Thompson’s running ability should be an asset to the Dolphins in some short-yardage situations if he’s forced to play this season. Kansas State used him frequently in goal-line and fourth-and-short situations, something Miami should do too.
Thompson’s mobility and ability to throw under pressure both check the box and when combined with his flashes of downfield placement, short-game prowess, and experience it makes sense why Miami took a shot on him in the seventh round.
The reason Thompson was drafted in the seventh round and not higher is for one simple reason — he’s not accurate. Thompson’s career 62.5 completion percentage isn’t too bad, but completion percentage is an incredibly flawed statistic.
Not all throws are created equal, and Thompson’s accuracy drops off drastically the further he pushes the ball down the field. It didn’t result in a ton of turnovers while at Kansas State, but the NFL is going to have much better players.
The throw above is a good example of how even just a slight miss can lead to an INT. The receiver let the ball go through his hands, but this is an easy throw for any NFL quarterback, and Thompson sailed just a bit.
Football is a game of inches and quarterbacks who stick in the NFL have to make this throw consistently on target, and Thompson just doesn’t right now.
Another facet of accuracy is placement. Placement is judging whether a quarterback puts the football on the correct shoulder of the receiver or whether a quarterback appropriately throws with touch.
Thompson’s placement in the short area of the field is acceptable for an NFL quarterback. However, just like his general accuracy, his placement starts to waver on longer throws. The play above is a prime example of how bad placement can limit a quarterback’s effectiveness.
Watch the receiver at the top of the screen who is running a dig route. Thompson takes a while to get through his progressions, so the receiver ends up crossing the entire field while being wide open. Thompson eventually finds him, but his throw forces the receiver to slide to the ground.
If Thompson threw this ball on the receiver's other shoulder, it would have allowed him to stay on his feet, turn upfield, and pick up significantly more yards. Thompson’s poor placement on throws down the field forces the offense to leave a lot of meat on the bone.

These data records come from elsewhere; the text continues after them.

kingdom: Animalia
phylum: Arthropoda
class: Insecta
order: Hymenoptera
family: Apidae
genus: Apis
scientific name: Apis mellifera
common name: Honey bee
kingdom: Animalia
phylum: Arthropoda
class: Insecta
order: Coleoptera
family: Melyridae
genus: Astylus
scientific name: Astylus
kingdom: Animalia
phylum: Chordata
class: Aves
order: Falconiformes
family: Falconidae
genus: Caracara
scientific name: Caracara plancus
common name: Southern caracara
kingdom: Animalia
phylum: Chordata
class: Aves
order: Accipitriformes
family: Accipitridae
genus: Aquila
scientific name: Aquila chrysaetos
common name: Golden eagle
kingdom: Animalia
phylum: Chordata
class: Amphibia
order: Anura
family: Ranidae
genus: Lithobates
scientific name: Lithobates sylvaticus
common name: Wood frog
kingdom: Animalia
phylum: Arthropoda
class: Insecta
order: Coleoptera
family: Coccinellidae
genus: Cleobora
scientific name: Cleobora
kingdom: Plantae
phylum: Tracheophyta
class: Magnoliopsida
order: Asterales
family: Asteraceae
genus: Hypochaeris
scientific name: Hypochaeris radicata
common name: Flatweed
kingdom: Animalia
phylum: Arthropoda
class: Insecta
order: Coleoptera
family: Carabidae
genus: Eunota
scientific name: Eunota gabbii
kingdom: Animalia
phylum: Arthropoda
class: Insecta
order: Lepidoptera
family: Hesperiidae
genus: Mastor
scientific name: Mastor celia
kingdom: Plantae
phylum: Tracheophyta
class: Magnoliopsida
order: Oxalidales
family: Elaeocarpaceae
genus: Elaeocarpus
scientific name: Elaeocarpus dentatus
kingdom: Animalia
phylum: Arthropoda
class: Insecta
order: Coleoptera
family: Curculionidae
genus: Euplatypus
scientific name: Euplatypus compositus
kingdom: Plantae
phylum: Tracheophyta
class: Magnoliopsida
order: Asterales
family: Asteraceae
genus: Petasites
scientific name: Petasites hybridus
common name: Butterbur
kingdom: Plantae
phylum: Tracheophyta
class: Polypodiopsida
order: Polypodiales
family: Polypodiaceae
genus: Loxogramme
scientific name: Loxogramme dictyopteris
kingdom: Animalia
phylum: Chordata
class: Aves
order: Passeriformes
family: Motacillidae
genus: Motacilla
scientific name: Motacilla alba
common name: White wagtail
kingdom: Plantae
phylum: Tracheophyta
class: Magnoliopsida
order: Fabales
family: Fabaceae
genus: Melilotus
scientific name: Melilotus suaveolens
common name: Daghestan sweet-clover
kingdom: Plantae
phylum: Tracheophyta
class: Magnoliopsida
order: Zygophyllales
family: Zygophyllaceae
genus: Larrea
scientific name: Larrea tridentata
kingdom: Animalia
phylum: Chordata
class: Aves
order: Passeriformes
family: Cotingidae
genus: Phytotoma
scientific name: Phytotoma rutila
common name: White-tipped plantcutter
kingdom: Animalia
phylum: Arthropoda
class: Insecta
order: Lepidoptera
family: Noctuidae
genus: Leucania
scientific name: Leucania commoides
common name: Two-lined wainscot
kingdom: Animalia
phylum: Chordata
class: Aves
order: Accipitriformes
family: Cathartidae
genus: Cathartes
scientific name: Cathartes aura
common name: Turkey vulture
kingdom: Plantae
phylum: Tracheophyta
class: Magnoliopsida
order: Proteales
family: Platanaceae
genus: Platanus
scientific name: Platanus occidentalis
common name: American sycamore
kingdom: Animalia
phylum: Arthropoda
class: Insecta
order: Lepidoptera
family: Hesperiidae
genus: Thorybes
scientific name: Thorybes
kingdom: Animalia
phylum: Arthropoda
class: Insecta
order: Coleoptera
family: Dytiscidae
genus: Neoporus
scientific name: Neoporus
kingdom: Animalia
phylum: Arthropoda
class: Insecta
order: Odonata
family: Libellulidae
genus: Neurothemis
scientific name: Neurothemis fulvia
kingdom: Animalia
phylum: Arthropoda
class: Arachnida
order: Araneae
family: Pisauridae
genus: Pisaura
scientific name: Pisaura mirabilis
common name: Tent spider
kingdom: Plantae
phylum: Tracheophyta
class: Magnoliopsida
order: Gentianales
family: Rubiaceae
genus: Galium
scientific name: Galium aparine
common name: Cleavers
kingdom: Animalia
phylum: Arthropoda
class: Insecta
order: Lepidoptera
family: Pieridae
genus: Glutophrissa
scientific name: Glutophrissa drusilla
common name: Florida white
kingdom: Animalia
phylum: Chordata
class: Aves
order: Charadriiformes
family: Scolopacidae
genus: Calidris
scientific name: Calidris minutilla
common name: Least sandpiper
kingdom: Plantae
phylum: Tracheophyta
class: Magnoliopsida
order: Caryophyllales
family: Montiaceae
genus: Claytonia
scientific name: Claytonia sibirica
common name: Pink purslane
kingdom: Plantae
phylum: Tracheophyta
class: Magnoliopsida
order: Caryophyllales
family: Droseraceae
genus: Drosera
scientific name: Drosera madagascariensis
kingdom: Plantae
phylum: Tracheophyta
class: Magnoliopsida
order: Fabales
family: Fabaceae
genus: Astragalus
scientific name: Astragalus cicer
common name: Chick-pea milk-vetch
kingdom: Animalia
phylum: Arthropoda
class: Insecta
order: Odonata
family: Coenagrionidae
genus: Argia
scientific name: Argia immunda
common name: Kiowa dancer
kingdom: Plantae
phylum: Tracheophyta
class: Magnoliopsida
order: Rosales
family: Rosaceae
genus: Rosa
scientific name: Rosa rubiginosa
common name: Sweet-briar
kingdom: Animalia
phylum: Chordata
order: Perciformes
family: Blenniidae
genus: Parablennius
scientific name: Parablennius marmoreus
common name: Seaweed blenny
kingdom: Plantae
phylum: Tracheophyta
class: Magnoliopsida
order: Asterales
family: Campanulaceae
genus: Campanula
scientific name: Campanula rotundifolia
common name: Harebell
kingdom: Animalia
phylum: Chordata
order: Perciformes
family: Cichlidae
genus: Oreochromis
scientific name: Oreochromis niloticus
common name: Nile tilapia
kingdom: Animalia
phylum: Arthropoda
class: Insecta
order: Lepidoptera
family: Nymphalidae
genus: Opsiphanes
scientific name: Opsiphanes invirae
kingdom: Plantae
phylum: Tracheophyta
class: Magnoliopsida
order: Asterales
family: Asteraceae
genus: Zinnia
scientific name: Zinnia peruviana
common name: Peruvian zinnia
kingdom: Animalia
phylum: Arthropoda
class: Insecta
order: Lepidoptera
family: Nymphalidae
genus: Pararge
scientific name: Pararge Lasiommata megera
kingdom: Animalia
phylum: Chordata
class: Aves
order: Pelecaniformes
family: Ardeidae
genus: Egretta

The last limitation to make of note with Thompson is his arm strength. He has flashes of quality arm strength, like the first play in this article, but there are many more throws that look like the one above.
Kansas State’s running back is running a wheel route on this play, and he’s open for what could be a potential touchdown. Thompson just can’t quite get the ball there. He needed to put more arc on it and drop it over the top, but instead the ball died on him a couple of yards early.
There are a lot of underthrown passes on Thompson’s film that make the life of his receivers much harder than it has to be. Thompson’s arm strength isn’t prohibitively bad, but it’s definitely not a strength of his game either.
Thompson has some traits that translate well to Miami’s scheme like short-game accuracy, mobility, and experience running play-action concepts from under center. However, Thompson’s limited accuracy, placement, and arm strength could force him to remain a third quarterback for most of his career barring major improvement.